Biggest support system has been, [PII redacted] neurologist has been fabulous. He’s always been really supportive. I have my own mental health therapy. That’s been really helpful for me to work through trusting myself and being okay with where this likely will inevitably end. And [PII redacted] team has been really helpful. His teacher, she has been very accommodating. She’ll track seizures for me and she will do the odd things that I asked her to do with him, all of his OT speech therapy. And then another huge resource for me has been my family. Dad left and definitely is not very involved. He hasn’t been involved for all of it, really. But my mom specifically has been a huge help. We have been fortunate enough to get funding through the state, and so I’m able to hire her to help with extra after-school education for my son. And then I have a brother who’s also… He’s been able to step in and take over a lot of the parenting for me as I’m trying to finish my grad program so that I can survive without their dad. And again, that goes back to what I talked about before, our society is so based on being individualistic and that’s just not a reality for my family. I need a village, I need a whole freaking township, like a whole country to help me, because I can’t do this alone. And it’s been amazing to have my, specifically, my mom and my brother have really pulled through and helped me this last couple of years, as I’ve tried to get more independence so that I can provide for my kiddos.

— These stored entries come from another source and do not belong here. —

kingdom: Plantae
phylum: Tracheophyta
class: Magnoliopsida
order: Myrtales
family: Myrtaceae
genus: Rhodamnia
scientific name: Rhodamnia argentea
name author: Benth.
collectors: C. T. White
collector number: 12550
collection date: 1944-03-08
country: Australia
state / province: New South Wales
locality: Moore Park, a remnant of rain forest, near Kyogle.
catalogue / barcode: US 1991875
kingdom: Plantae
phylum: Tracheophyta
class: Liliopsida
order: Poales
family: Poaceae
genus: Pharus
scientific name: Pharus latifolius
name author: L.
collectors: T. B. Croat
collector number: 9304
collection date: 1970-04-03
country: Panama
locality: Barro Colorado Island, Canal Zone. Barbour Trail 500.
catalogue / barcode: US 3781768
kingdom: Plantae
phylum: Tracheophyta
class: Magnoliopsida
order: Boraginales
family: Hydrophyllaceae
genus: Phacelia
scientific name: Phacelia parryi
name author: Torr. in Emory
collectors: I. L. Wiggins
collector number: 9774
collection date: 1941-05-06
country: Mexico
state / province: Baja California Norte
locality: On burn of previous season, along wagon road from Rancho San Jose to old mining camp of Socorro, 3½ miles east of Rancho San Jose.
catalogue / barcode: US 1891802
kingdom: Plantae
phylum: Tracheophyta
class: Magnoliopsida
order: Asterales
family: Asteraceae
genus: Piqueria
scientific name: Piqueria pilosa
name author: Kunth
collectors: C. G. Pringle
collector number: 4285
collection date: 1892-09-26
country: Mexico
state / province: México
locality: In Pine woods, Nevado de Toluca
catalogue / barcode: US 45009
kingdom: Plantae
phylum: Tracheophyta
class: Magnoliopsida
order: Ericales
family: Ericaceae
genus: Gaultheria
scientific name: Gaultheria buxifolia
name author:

The biggest supporters we had was the doctors that we’ve worked with. They’ve always been able to answer our questions and have encouraged us, helped us find alternate treatments, even things outside of the seizures themselves, just other things that would benefit [PII redacted], including physical therapists, occupational therapists, language therapists, even mental health therapists. I’ve been grateful for the doctors that we’ve had, the neurologists that have been willing to look at [PII redacted] as a whole person and to help us as his caregivers.